The lines below that include the word "book" are to be reported.

Provided data:
---*---

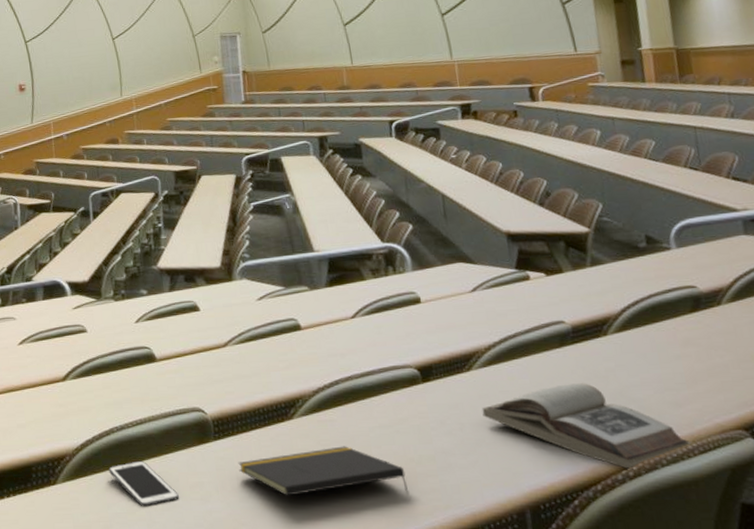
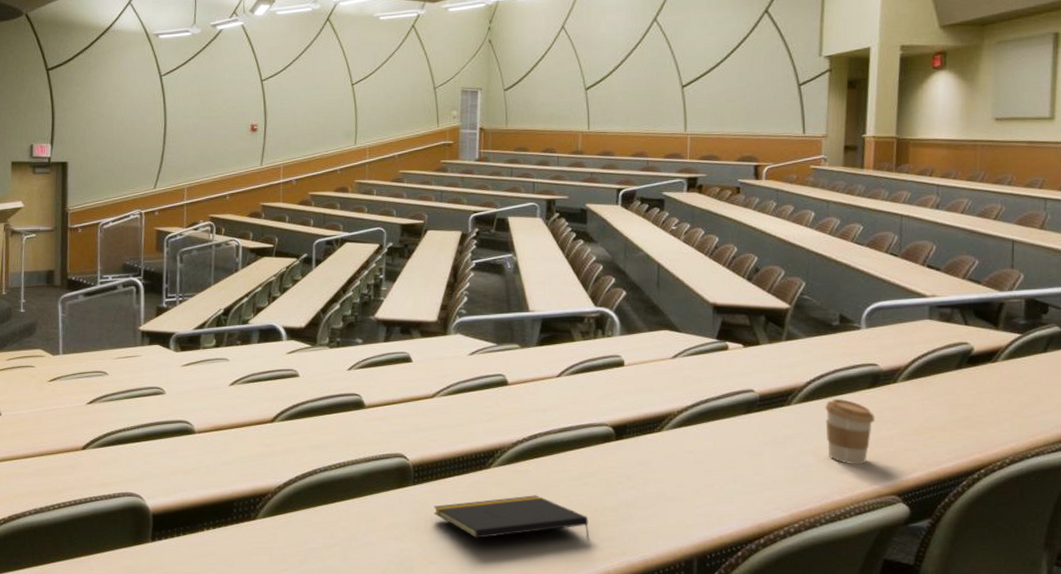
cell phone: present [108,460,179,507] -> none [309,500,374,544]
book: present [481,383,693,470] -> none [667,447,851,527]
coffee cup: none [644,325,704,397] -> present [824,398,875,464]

---*---

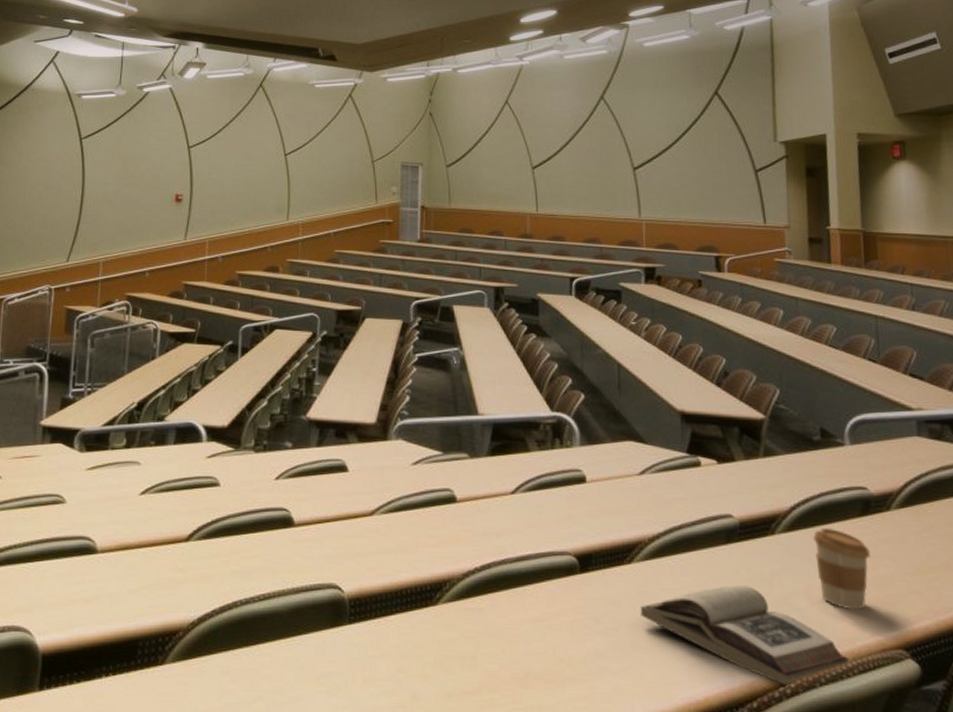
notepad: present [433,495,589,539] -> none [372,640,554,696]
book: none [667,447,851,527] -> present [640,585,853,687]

---*---

Solution for this exercise:
book: present [481,383,693,470] -> none [667,447,851,527]
book: none [667,447,851,527] -> present [640,585,853,687]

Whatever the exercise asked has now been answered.